The goal was to improve Vancouver’s resiliency by building social capacity. The topics clustered around three themes: Belonging, Equity, and the Design of Places and Spaces; and overarching frameworks: Intersectionality and Reconciliation. At the end of the day, each table gave a brief summary of their priorities to senior City managers (see list of staff and trustees in the Acknowledgements section).
“We must move forward together. Our future and the well-being of all our children rests with the kind of relationships we build today.”Chief Dr. Robert Joseph, Hereditary Chief of the Gwawaenuk First Nation as quoted by a participant.
The goal of improving resiliency guided the VCPC’s Summit. The selection of the Summit themes (Belonging, Equity, and Design of Places and Spaces) and frameworks (Resiliency, Intersectionality and Reconciliation) came out of discussions and workshops held by VCPC in 2016/2017. Although the roundtables focused on their specific topic, the discussions addressed issues facing Vancouverites from multiple perspectives.
For example, while research and initiatives on social isolation and the Social Determinants of Health were delved into in the Belonging roundtables, they were also addressed at the Equity roundtables where the impact of affordability, poverty, and marginalization on health and isolation were examined. The Places & Spaces roundtables discussed how physical spaces and planning processes impact belonging and equity. Lack of affordability came up again and again throughout all the roundtables and was examined both from the effects on individuals as well as the ability of civil society organizations to successfully operate in the city.
The importance of keeping intersectionality in mind while designing programs, initiatives, and approaches was continually cited, and was also highlighted as people shared their personal stories of how race, age, class, gender identity, and sexual orientation has influenced their relationship to the City and each other. While the roundtables on Reconciliation and Colonization and Discrimination delved deeply into the history and current impacts of Indigenous-settler Drawing by Stanley King 8 9 relationships, the push for Reconciliation and beyond was critical to the discussions on health, food, housing, economic development, community engagement, and others.

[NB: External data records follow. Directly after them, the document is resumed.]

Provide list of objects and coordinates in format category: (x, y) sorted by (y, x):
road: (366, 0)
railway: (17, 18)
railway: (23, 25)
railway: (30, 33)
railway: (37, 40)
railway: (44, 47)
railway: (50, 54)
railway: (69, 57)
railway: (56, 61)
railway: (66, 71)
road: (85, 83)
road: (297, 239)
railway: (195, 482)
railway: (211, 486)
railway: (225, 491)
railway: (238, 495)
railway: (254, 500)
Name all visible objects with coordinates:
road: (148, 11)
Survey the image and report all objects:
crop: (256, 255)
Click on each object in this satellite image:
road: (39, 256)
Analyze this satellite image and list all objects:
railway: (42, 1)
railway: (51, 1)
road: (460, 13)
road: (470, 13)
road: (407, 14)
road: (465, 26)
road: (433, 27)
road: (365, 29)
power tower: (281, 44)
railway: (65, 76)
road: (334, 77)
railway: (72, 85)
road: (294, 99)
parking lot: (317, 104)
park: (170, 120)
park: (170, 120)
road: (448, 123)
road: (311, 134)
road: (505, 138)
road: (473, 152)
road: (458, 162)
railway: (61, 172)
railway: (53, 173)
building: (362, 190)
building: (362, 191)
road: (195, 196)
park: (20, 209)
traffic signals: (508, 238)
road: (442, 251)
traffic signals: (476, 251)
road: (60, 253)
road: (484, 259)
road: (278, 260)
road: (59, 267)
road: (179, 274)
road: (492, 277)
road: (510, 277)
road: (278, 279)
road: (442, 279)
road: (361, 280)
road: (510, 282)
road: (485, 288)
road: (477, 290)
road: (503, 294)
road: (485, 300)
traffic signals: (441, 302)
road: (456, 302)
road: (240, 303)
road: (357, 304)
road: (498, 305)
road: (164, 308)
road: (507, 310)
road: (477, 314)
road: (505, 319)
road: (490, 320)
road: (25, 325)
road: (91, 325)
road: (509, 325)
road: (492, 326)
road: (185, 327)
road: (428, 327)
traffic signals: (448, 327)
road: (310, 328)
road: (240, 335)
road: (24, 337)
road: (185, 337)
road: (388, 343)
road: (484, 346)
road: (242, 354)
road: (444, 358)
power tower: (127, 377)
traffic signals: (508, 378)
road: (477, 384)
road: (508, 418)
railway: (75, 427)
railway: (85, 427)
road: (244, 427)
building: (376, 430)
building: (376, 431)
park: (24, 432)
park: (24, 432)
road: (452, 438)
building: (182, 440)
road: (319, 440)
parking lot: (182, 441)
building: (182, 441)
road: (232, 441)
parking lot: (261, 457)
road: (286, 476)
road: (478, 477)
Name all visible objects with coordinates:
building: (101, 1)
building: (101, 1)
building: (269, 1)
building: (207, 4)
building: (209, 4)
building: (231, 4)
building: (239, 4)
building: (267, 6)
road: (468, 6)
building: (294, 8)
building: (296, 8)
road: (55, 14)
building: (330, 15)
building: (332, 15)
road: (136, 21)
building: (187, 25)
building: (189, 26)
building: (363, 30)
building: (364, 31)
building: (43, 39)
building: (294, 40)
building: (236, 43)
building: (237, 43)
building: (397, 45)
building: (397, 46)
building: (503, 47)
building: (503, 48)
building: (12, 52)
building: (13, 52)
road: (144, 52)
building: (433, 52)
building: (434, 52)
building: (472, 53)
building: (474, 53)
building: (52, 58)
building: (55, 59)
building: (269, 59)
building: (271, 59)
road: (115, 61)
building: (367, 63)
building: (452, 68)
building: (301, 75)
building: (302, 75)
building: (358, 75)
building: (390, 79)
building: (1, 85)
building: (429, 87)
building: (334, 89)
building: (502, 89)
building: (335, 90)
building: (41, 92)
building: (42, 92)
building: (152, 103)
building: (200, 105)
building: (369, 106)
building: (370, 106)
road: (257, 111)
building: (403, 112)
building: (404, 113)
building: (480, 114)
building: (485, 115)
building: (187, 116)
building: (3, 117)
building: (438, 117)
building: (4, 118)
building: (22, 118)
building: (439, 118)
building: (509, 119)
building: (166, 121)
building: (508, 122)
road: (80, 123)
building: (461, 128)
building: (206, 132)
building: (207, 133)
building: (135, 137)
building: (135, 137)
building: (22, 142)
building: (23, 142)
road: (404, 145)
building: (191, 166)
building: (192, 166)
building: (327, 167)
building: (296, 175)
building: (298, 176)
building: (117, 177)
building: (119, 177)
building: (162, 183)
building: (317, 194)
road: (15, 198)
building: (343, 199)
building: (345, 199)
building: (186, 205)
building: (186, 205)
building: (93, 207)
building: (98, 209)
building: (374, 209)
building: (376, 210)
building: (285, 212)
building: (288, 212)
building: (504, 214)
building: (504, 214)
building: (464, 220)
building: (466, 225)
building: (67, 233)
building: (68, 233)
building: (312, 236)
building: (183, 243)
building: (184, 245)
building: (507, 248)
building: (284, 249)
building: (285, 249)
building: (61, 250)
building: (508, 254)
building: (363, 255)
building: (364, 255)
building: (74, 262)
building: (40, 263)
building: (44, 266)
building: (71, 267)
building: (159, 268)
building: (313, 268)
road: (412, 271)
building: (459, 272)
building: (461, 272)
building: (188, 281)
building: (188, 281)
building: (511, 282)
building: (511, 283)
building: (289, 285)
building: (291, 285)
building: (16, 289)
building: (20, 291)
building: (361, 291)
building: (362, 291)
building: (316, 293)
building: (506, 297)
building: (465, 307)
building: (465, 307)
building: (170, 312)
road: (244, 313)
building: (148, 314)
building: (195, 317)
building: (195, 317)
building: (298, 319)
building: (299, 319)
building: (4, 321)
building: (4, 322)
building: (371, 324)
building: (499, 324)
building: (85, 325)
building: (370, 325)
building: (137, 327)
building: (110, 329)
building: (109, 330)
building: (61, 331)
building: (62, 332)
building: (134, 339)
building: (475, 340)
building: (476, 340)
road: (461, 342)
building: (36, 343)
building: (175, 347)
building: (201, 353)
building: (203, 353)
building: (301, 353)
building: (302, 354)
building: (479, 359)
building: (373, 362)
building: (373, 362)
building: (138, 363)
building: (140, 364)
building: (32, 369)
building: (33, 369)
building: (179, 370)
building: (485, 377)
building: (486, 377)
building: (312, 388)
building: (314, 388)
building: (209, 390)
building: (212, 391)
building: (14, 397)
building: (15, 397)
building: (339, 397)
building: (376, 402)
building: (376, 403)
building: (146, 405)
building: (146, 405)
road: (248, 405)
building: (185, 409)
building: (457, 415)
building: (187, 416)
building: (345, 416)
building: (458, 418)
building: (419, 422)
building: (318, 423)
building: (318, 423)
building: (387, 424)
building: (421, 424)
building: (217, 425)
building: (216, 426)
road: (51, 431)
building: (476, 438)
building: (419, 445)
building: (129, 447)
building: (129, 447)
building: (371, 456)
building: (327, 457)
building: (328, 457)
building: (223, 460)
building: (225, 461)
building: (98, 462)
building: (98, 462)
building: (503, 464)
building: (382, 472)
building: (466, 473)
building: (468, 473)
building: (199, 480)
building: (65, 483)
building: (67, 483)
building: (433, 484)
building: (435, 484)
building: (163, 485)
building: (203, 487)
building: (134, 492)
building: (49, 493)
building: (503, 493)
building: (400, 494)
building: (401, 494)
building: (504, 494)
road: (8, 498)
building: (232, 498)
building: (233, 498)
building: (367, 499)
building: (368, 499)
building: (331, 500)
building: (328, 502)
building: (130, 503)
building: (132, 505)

The need to foreground Indigenous values was a common theme throughout the Recommendations.
Part 1 of this workbook is VCPC’s report on the Summit to Mayor and Council. Part 2 is a record of the key findings and recommendations from participants. Short summaries of each roundtable’s priorities as presented at the end of the day are included in the Executive Summary of the Roundtables’ Priorities, followed by descriptions of the initiatives presented at each roundtable with links to webpages for more information. Every attempt has been made to capture these discussions in the participants’ words. As requested by them, participants were given the opportunity to review their own group’s report.
The Appendices include electronic links to additional background notes and a case study.